Patrick Artus, directeur de la recherche chez Natixis, s'insurge contre l'idée que les pays en crise ont exagéré. "L'Espagne, c'est vrai, a augmenté ses coûts salariaux de 40 % de plus que l'Allemagne depuis 1999, analyse-t-il. Mais cette convergence n'a rien d'anormal, car les coûts salariaux espagnols représentent seulement 80 % de ceux de l'Allemagne."

En revanche, il s'inquiète de la baisse des salaires qui va déformer le partage des revenus en faveur du profit. "Comme celui-ci n'est pas réinvesti, dit-il, cela va fabriquer de l'épargne au moment où elle est excédentaire et où il faudrait plus de consommation."

Car les plans d'austérité provoquent inévitablement un ralentissement économique qui se traduit par des suppressions d'emplois dans le secteur privé aussi et la montée du chômage tire vers le bas les rémunérations distribuées par les entreprises.

Pour éviter de faire trop porter l'effort de redressement sur le pouvoir d'achat, de nombreux experts préconisent, comme M. Giorno, des réformes structurelles qui amélioreraient la compétitivité des pays. "La Grèce devrait ouvrir ses professions comme celle d'architecte, affirme-t-il. Il lui faut rendre plus facile la création d'une entreprise et revoir un salaire minimum de 727 euros qui est bas certes, mais qui suscite un chômage massif de 27,8 % chez les jeunes."

────────

CONSIGNE:
Rédigez la suite de l'extrait sur les salaires et l'austérité dans les pays en crise, en partant de sa dernière phrase.

[Coordonnées des points de repère des membres]

────────

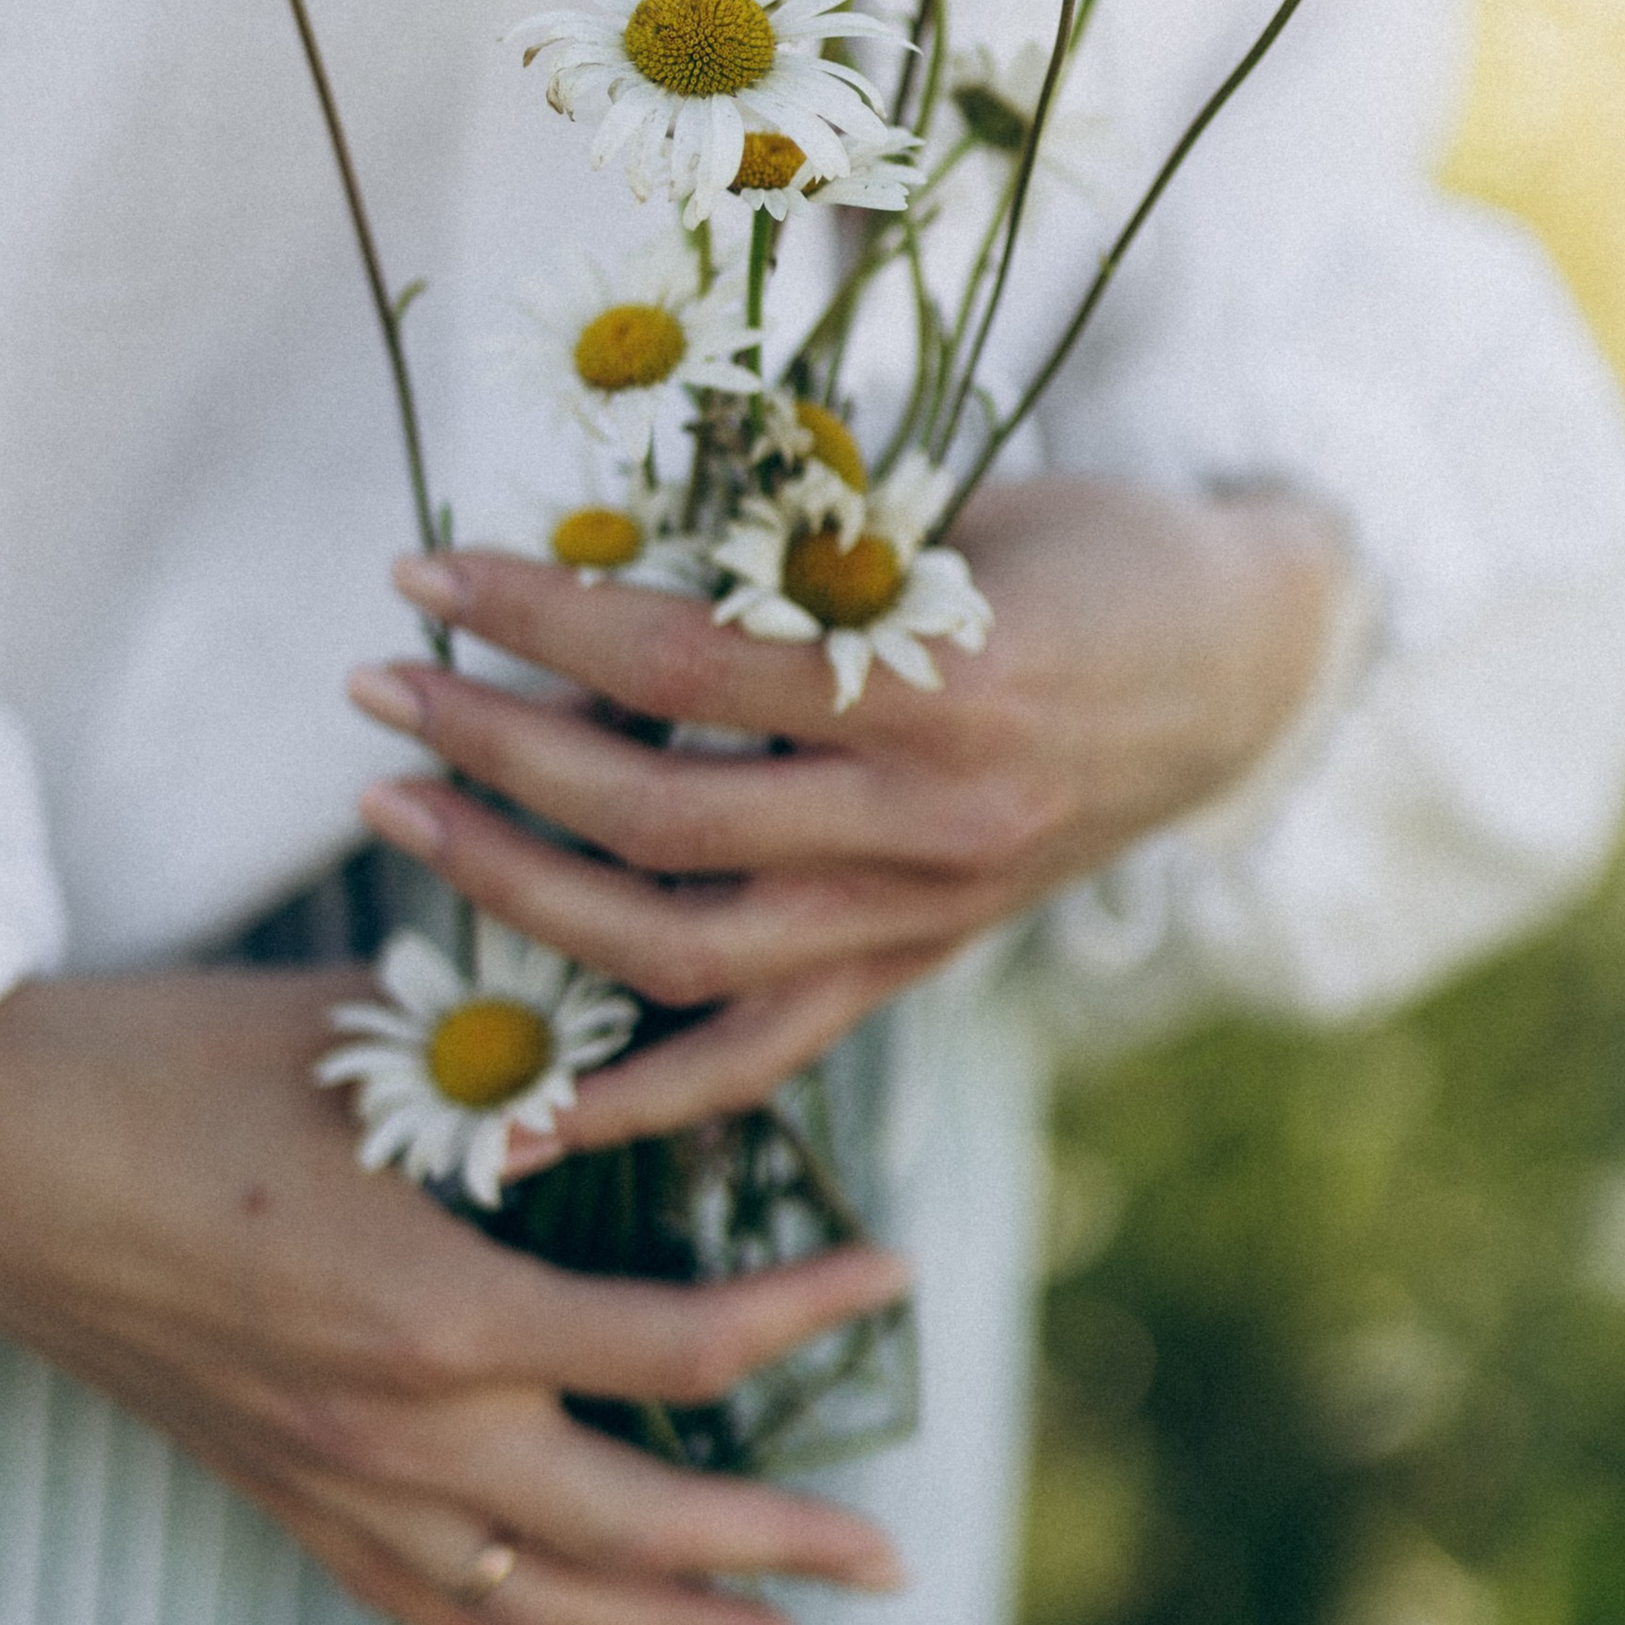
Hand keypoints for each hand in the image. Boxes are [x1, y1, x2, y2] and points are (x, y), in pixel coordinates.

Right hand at [0, 971, 908, 1624]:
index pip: (676, 1345)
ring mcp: (327, 1480)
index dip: (803, 1317)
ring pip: (535, 1604)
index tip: (897, 1274)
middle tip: (891, 1564)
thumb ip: (508, 1064)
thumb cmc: (161, 1065)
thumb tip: (640, 1038)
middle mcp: (398, 1429)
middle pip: (634, 1528)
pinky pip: (408, 1607)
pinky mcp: (267, 1491)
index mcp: (442, 1312)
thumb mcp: (360, 1041)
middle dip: (775, 1554)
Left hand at [352, 473, 1342, 1151]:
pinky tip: (518, 1114)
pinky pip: (758, 1059)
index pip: (688, 665)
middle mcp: (930, 825)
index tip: (424, 572)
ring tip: (404, 818)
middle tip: (379, 689)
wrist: (1246, 668)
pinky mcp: (917, 968)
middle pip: (658, 816)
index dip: (540, 618)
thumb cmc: (1093, 551)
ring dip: (519, 895)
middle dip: (492, 750)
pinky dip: (634, 1101)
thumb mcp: (961, 509)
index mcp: (944, 685)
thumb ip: (801, 549)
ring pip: (681, 953)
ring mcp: (922, 917)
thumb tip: (602, 545)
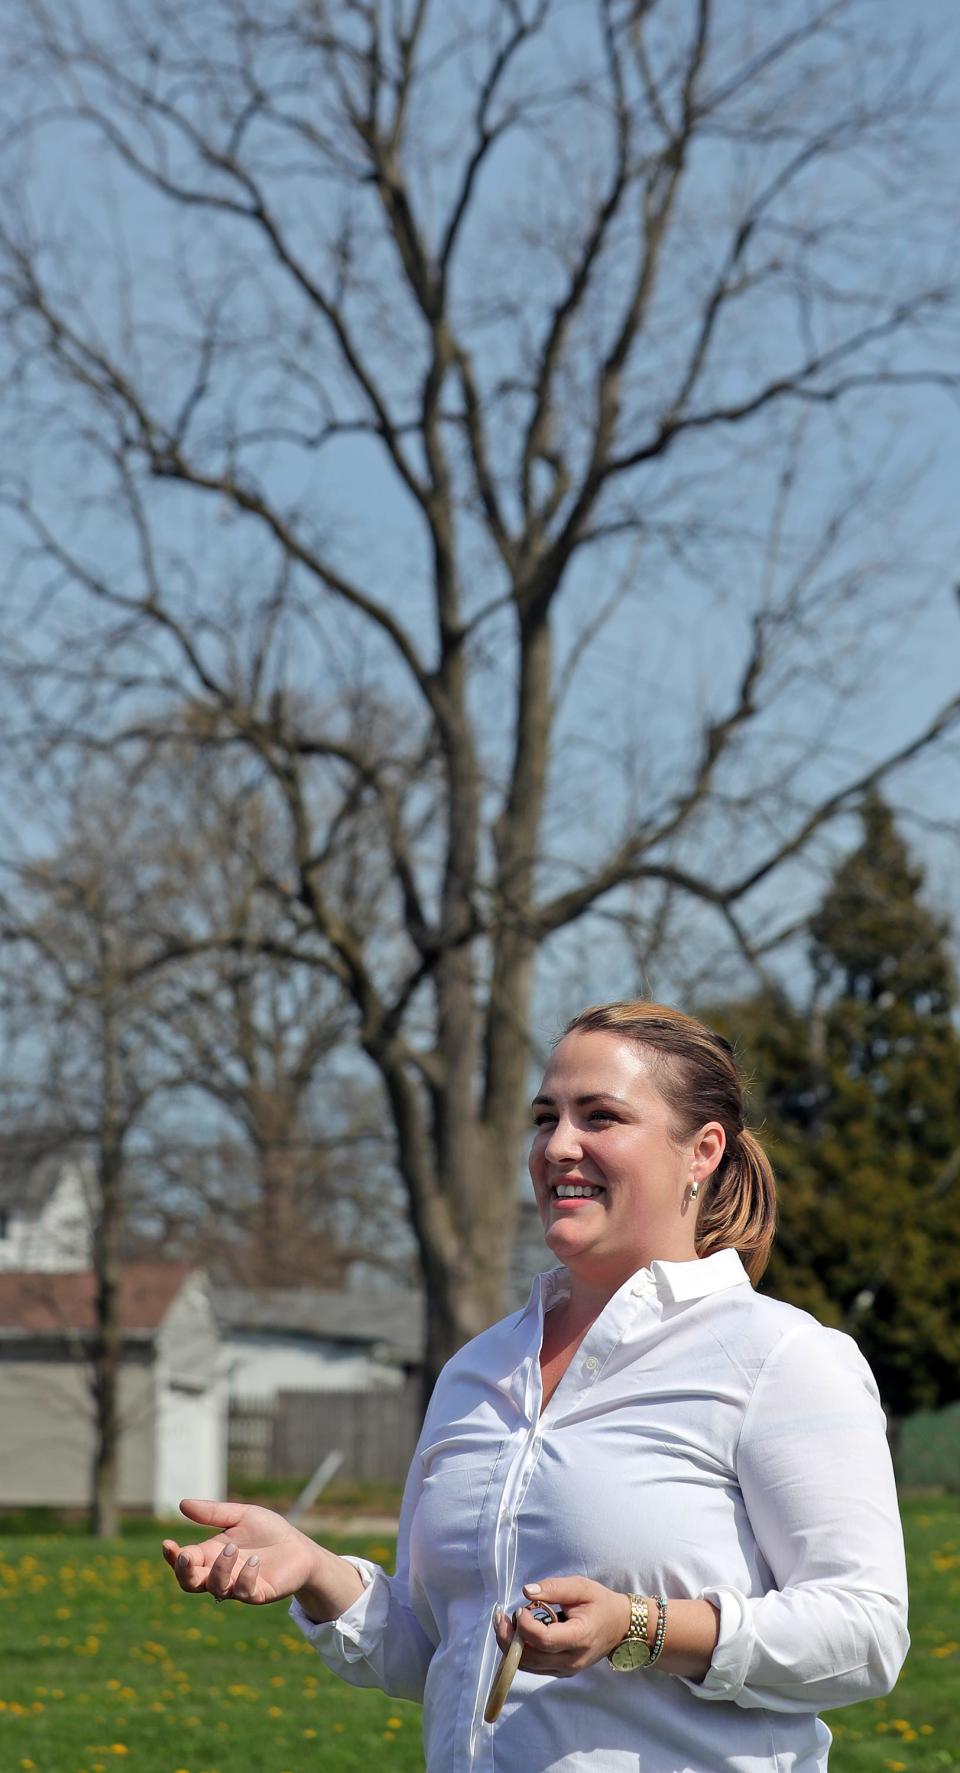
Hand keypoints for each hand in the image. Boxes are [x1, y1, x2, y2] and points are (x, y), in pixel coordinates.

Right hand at [161, 1498, 323, 1606]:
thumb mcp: (241, 1516)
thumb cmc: (268, 1532)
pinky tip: (255, 1561)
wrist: (299, 1547)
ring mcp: (237, 1586)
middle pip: (190, 1583)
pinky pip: (244, 1592)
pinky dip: (246, 1577)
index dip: (173, 1557)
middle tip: (189, 1556)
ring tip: (233, 1548)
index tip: (168, 1544)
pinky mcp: (257, 1593)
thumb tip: (182, 1504)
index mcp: (211, 1554)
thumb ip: (213, 1513)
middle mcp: (221, 1573)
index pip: (184, 1561)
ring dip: (220, 1569)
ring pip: (215, 1588)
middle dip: (184, 1572)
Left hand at [493, 1578, 631, 1675]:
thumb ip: (554, 1588)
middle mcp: (572, 1660)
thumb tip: (526, 1591)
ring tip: (506, 1623)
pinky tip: (518, 1634)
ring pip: (529, 1666)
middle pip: (531, 1658)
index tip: (519, 1609)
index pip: (544, 1640)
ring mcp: (566, 1670)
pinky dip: (521, 1653)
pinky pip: (534, 1667)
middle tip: (500, 1617)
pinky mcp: (561, 1672)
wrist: (620, 1627)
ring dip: (511, 1647)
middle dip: (509, 1638)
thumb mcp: (581, 1587)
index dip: (525, 1626)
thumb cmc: (600, 1603)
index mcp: (580, 1637)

────────

RÉPONSE:
Olivier Blanchard, chef économiste du Fonds monétaire international (FMI), soutenu par Jacques Delpla, membre du Conseil d'analyse économique, préconise depuis plusieurs années une autre démarche pour les pays de la zone euro. Ces pays "cigales", qui ne peuvent plus dévaluer leur monnaie pour recouvrer de la compétitivité, "doivent geler en même temps leurs prix, leurs loyers et leurs salaires, ce qui représente une baisse du pouvoir d'achat seulement en termes de biens importés", affirme M. Delpla.

Le problème, répond Gilles Saint-Paul, professeur à l'Ecole d'économie de Toulouse, "c'est qu'il s'agit d'une quasi-dévaluation et comme ces baisses diminueront le produit intérieur brut (PIB) du pays, alors que la dette extérieure restera inchangée, le ratio dette/PIB s'aggravera".

L'autre problème, analyse Bruno Cavalier, économiste en chef chez Oddo Securities, "c'est que cela ne marchera pas en raison des très grandes rigidités à la baisse des salaires, mais aussi des biens". Selon lui, "encore faudrait-il que l'Allemagne ne réduise pas à néant les efforts grecs ou portugais en poursuivant sa modération salariale qui renforce sa compétitivité".

L'équité a un rôle à jouer

Le "système Blanchard" est très habile, conclut-il, mais il "ne marchera pas", parce qu'il oublie l'urgence où se trouvent ces pays en crise et "la pâte humaine" qui ne se comporte pas souvent conformément aux préconisations des experts.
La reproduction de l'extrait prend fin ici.